Editor’s Note: This article was updated on March 19, 2019 to correct bleeding data. The Editors regret the error.

    Perspective
    Kenneth Rosenfield

    Kenneth Rosenfield

    PE and, for that matter, venous thromboembolism in general, is a major international health concern. PE is not only responsible for significant morbidity and mortality, but it is extremely costly. Physicians who care for patients with this life-threatening condition are appropriately concerned about patient safety; they worry that sending people home too early could result in untoward outcomes, such as recurrent PE or even death. As is true for PE in general, we need a more robust evidence base to guide decision-making regarding which of our patients are safe to discharge, and on what medications. In the absence of sufficient data to guide decisions, large variations in management exist. In the case of discharge planning, some physicians feeling comfortable sending patients home early, but I would say the majority do not.

    The most important take-home message of this study is that, in patients with a relatively low-risk PE, it is safe to discharge early (within 48 hours) on an oral direct thrombin inhibitor, in this case rivaroxaban.

    HoT-PE was a large trial that was stopped after the interim analysis showed the trial was well within its safety margin. Of course, the key to this is selecting the right patients for early discharge. The researchers used the modified Hestia criteria to help define those at risk. These criteria basically exclude patients with contraindications, such as bleeding risk.  The researchers also excluded patients with RV dysfunction and/or hemodynamic instability. Utilizing these criteria, the investigators have defined a lower-risk cohort of PE patients who can now be considered safe enough to discharge early. This represents an important contribution to our knowledge base, and will definitely have widespread implications for management decisions in the future.

    It is important to recognize that, just because these patients with a lower-risk PE can be sent home early on an oral anticoagulant, it does not mean that they are not at risk for PE in the future. So, long-term management and careful follow-up, even beyond what was seen in this trial, is incredibly important even in these lower-risk patients, as it is for all patients with PE.

    There are several questions that remain. First, we do not know which patients should be allocated to longer-term anticoagulation therapy. Second, we do not know what the long-term consequences of a PE are on functional status. Many of us believe that impairment of functional status is underrecognized and understated, and that requires a lot of further investigation.

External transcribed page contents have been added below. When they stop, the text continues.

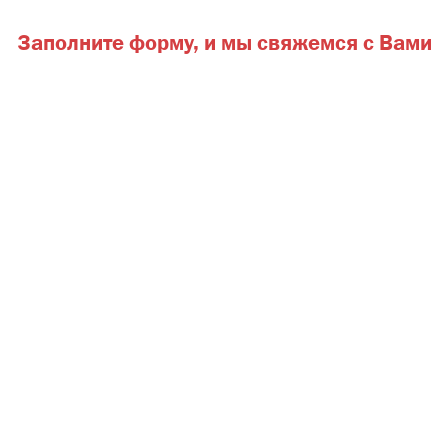
Заполните форму,
и мы свяжемся с Вами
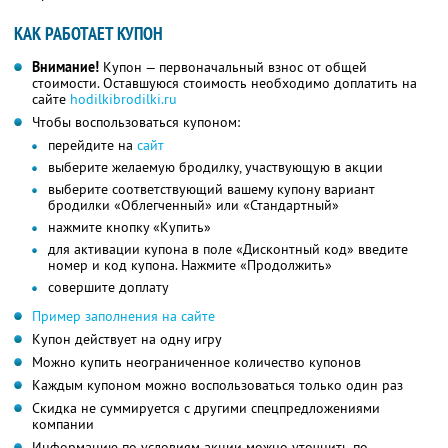
КАК РАБОТАЕТ КУПОН
Внимание!
Купон — первоначальный взнос от общей
стоимости. Оставшуюся стоимость необходимо доплатить на
сайте
hodilkibrodilki.ru
Чтобы воспользоваться купоном:
перейдите на
сайт
выберите желаемую бродилку, участвующую в акции
выберите соответствующий вашему купону вариант
бродилки «Облегченный» или «Стандартный»
нажмите кнопку «Купить»
для активации купона в поле «Дисконтный код» введите
номер и код купона. Нажмите «Продолжить»
совершите доплату
Пример заполнения на сайте
Купон действует на одну игру
Можно купить неограниченное количество купонов
Каждым купоном можно воспользоваться только один раз
Скидка не суммируется с другими спецпредложениями
компании
Информацию по условиям акции можно уточнить по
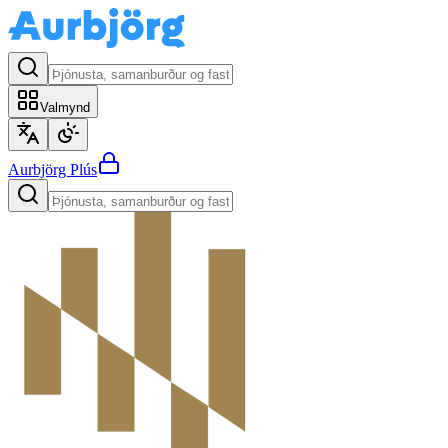
Valmynd
Aurbjörg
Plús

    Overall, this trial clearly moves the field forward because it establishes a threshold below which we can feel reasonably comfortable sending a patient home on a direct oral anticoagulant. Moreover, these data will help expand the knowledge base about low-risk PE. Of course, we still need more information about higher-risk PEs and how best to manage them. The PERT Consortium’s comprehensive quality assurance database, with which Dr. Konstantinides is involved, promises to help fill that knowledge gap. Those of us who are passionate about improving treatment and outcomes in PE should all join in that initiative (www.pertconsortium.org). In the meantime, the Hot-PE trial led by Konstantinides and colleagues represents an important contribution to the literature, and will lead to better decision-making and more cost-effective care for the patient with low-risk PE.

    • Kenneth Rosenfield, MD, MHCDS
    • Cardiology Today’s Intervention Editorial Board Member
      Massachusetts General Hospital
      Past President, PERT Consortium

    Disclosures: Rosenfield reports no relevant financial disclosures.